Source data:
-------
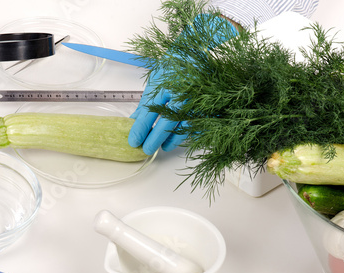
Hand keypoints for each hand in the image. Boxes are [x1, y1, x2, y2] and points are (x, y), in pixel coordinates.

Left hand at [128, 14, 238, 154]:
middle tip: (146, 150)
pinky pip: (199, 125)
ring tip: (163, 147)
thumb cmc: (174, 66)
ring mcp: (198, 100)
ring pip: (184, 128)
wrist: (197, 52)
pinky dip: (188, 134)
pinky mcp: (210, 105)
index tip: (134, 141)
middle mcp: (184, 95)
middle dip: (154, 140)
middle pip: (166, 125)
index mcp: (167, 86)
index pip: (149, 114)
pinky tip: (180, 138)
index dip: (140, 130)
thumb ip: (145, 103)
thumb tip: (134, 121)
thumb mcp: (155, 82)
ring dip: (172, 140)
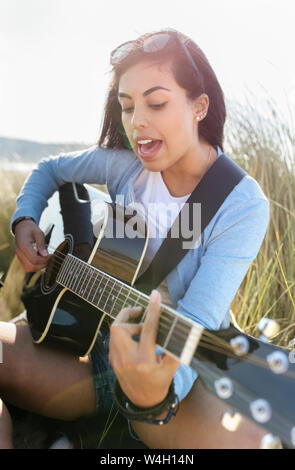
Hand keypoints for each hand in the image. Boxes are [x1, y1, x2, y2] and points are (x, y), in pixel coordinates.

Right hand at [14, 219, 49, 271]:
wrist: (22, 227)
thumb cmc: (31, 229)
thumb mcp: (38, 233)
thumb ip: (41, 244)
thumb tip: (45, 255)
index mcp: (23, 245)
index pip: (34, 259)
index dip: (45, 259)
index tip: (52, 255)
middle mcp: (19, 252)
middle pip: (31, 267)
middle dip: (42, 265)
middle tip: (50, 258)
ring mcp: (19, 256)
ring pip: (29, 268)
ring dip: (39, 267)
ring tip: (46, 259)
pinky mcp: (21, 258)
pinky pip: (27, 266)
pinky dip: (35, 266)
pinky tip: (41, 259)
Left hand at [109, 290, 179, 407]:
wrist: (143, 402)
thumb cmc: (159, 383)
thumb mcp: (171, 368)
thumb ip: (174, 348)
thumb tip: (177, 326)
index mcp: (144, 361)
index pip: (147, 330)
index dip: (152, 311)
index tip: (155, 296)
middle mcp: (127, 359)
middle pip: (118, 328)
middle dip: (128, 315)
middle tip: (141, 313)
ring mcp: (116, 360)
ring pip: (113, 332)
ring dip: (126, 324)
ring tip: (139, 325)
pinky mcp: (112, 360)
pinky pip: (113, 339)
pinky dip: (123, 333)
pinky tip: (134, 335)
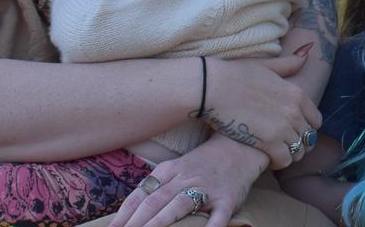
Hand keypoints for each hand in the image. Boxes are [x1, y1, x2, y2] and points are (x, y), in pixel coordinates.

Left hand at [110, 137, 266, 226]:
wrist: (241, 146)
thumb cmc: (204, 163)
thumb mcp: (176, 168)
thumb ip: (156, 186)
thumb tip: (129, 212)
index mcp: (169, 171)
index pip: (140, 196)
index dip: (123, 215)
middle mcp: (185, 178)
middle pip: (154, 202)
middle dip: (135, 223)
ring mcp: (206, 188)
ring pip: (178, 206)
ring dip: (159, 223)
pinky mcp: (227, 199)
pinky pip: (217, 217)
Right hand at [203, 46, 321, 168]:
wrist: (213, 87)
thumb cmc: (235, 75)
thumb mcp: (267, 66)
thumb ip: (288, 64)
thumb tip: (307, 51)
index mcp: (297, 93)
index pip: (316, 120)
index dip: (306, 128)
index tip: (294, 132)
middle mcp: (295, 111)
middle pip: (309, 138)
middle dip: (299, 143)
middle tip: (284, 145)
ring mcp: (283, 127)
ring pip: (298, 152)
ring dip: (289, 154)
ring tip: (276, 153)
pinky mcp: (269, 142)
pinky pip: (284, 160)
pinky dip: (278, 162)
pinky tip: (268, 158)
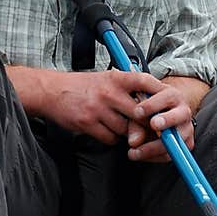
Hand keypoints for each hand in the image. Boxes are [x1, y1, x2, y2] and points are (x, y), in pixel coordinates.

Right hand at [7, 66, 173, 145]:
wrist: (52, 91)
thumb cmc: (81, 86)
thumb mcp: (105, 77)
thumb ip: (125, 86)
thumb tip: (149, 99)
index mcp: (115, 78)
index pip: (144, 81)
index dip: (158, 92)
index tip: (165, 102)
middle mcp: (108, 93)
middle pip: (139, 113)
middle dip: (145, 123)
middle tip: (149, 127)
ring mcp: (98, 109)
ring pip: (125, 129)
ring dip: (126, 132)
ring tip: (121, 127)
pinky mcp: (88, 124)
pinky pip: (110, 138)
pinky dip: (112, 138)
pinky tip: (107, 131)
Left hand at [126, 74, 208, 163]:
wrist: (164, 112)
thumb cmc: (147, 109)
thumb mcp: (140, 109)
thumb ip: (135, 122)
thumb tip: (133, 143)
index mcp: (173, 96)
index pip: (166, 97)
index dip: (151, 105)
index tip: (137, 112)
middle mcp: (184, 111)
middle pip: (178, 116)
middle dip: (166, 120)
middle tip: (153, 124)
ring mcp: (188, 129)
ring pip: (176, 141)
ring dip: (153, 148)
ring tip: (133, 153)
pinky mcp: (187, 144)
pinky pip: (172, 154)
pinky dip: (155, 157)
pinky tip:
-------
→ What to do
Tally the lines in this data that hold the word "wrist" and state only the count.

→ Solution to this exercise
7